(Text provided Opens)

The alpha helical structure is a fundamental motif in the secondary structure of proteins. It resembles a coiled spring, where a single polypeptide chain twists into a right-handed helix. The stability of this structure is predominantly due to the hydrogen bonds that form between the backbone amide group of one amino acid and the carbonyl group of another amino acid, which is typically four residues earlier in the sequence.

Interestingly, despite being a part of the structure, the side chains, also known as R groups, do not participate in this internal hydrogen bonding. Instead, they jut out from the helical axis, which allows them to interact with the environment or other elements within the protein. The spatial arrangement of R groups is critical for the protein's function and its interactions with other molecules.

Beta sheets form another key component of protein secondary structure. These sheets consist of beta strands linked laterally by at least two or three backbone hydrogen bonds, forming a twisted, pleated sheet. A single beta sheet is composed of multiple strands running alongside each other, which can be parallel or antiparallel in their orientation.

It's the hydrogen bonds between the backbone amide and carbonyl groups, not the side chains, that provide the necessary stability for beta sheets. While dispersion forces or van der Waals interactions can occur within protein structures, they are not the primary stabilizing force in beta sheets. This misunderstanding might arise because beta sheets have a substantial surface area favorable for such interactions, but it is the hydrogen bonding that plays a crucial role in their stability.

(Text provided Closes)
(Entries supplied Opens)

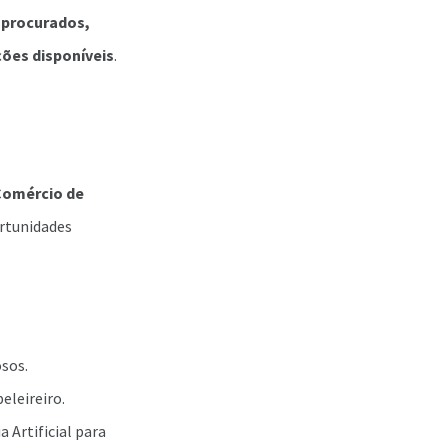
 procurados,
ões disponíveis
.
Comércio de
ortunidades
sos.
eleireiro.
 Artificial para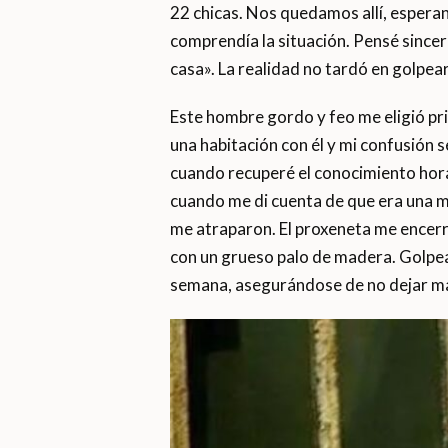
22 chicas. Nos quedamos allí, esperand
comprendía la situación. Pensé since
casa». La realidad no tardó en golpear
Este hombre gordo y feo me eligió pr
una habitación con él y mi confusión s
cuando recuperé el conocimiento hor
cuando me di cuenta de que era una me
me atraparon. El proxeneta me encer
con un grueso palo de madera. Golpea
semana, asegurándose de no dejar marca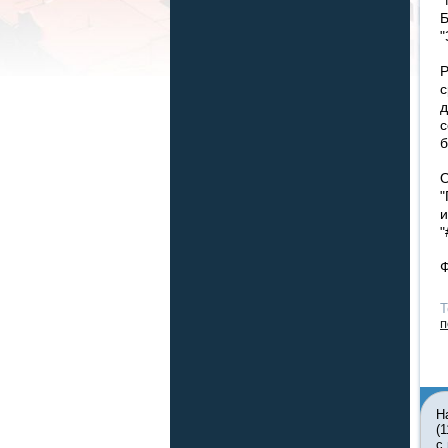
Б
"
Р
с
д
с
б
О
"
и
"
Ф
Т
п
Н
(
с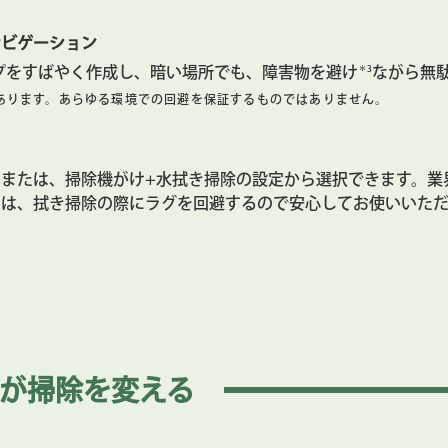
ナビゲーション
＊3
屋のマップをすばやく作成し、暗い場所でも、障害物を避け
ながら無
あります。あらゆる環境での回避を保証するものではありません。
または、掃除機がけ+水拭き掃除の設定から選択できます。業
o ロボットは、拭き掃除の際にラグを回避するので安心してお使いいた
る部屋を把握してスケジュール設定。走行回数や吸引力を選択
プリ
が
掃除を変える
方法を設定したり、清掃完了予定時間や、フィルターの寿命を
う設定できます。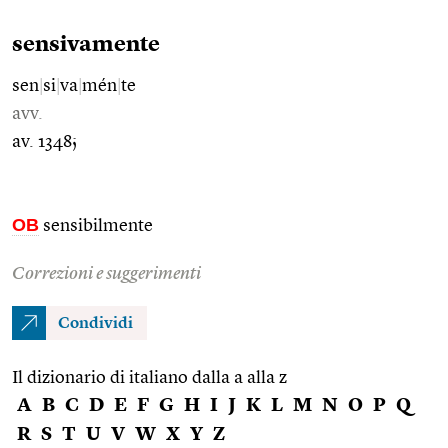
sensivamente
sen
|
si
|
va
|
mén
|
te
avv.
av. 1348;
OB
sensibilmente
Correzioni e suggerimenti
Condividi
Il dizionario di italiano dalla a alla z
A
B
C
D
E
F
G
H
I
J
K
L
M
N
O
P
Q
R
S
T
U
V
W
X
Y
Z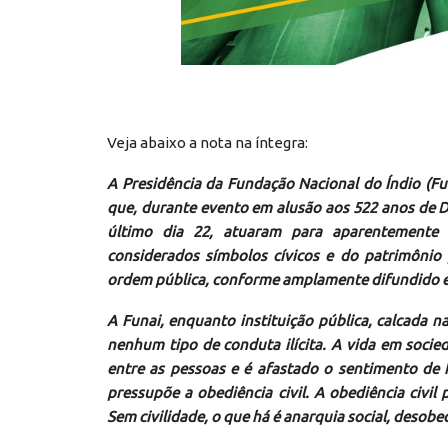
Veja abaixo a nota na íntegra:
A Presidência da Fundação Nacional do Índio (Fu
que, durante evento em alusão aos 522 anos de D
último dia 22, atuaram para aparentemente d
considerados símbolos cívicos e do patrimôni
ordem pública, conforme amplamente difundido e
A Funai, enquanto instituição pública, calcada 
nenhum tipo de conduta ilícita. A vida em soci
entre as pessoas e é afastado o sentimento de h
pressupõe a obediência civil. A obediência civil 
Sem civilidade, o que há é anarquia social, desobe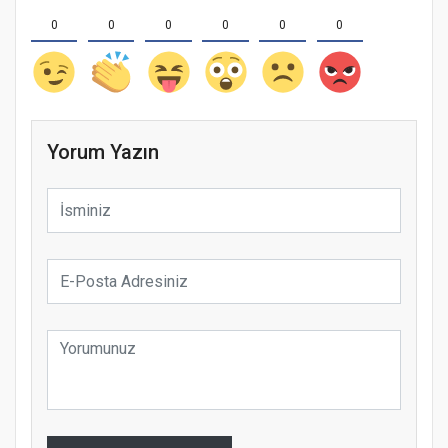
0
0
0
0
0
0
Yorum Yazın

(Entries supplied Closes)

* **Required action 1**:
According to the text on protein secondary structure, which groups form the hydrogen bonds that stabilize the alpha helix?
* **Required action 2**:
Rewrite the text on protein secondary structure from "Beta sheets form" up to and including "in their stability.", putting "folded" in place of "pleated".
* **Required action 3**:
Write the next part of the text on protein secondary structure, picking up after its final sentence.

* **Output 1**:
The backbone amide group of one amino acid and the carbonyl group of another amino acid, typically four residues earlier in the sequence.

* **Output 2**:
Beta sheets form another key component of protein secondary structure. These sheets consist of beta strands linked laterally by at least two or three backbone hydrogen bonds, forming a twisted, folded sheet. A single beta sheet is composed of multiple strands running alongside each other, which can be parallel or antiparallel in their orientation.

It's the hydrogen bonds between the backbone amide and carbonyl groups, not the side chains, that provide the necessary stability for beta sheets. While dispersion forces or van der Waals interactions can occur within protein structures, they are not the primary stabilizing force in beta sheets. This misunderstanding might arise because beta sheets have a substantial surface area favorable for such interactions, but it is the hydrogen bonding that plays a crucial role in their stability.

* **Output 3**:
Hydrogen bonding is a kind of non-covalent interaction that is crucial for maintaining the structure of proteins. It occurs when a hydrogen atom covalently bonded to an electronegative atom like nitrogen or oxygen becomes electrostatically attracted to another electronegative atom nearby. In proteins, this usually happens between the oxygen of a carbonyl group and the hydrogen of an amide group within the protein backbone.

These interactions are not only essential for the alpha helices and beta sheets but also for the overall folding and stability of the protein. Hydrogen bonds can occur within a single protein chain or between different protein chains, and their formation and breakage are instrumental during protein folding, function, and interaction with other molecules.

Protein backbone interactions, including hydrogen bonding between backbone atoms, are a mainstay for the protein’s secondary structure. The backbone of a protein is made up of a repetitive sequence of atoms - the amide nitrogen, the alpha carbon, and the carbonyl carbon. These atoms systematically interact with each other to form patterned structures like alpha helices and beta sheets.

The orientation and chemistry of the backbone allow for the specific angles and distances necessary for hydrogen bonds to form, which are crucial for the stability of the secondary structure. The specific folding patterns due to these interactions not only stabilize the protein but are also important for the protein's function since the shape determines how it interacts with other molecules.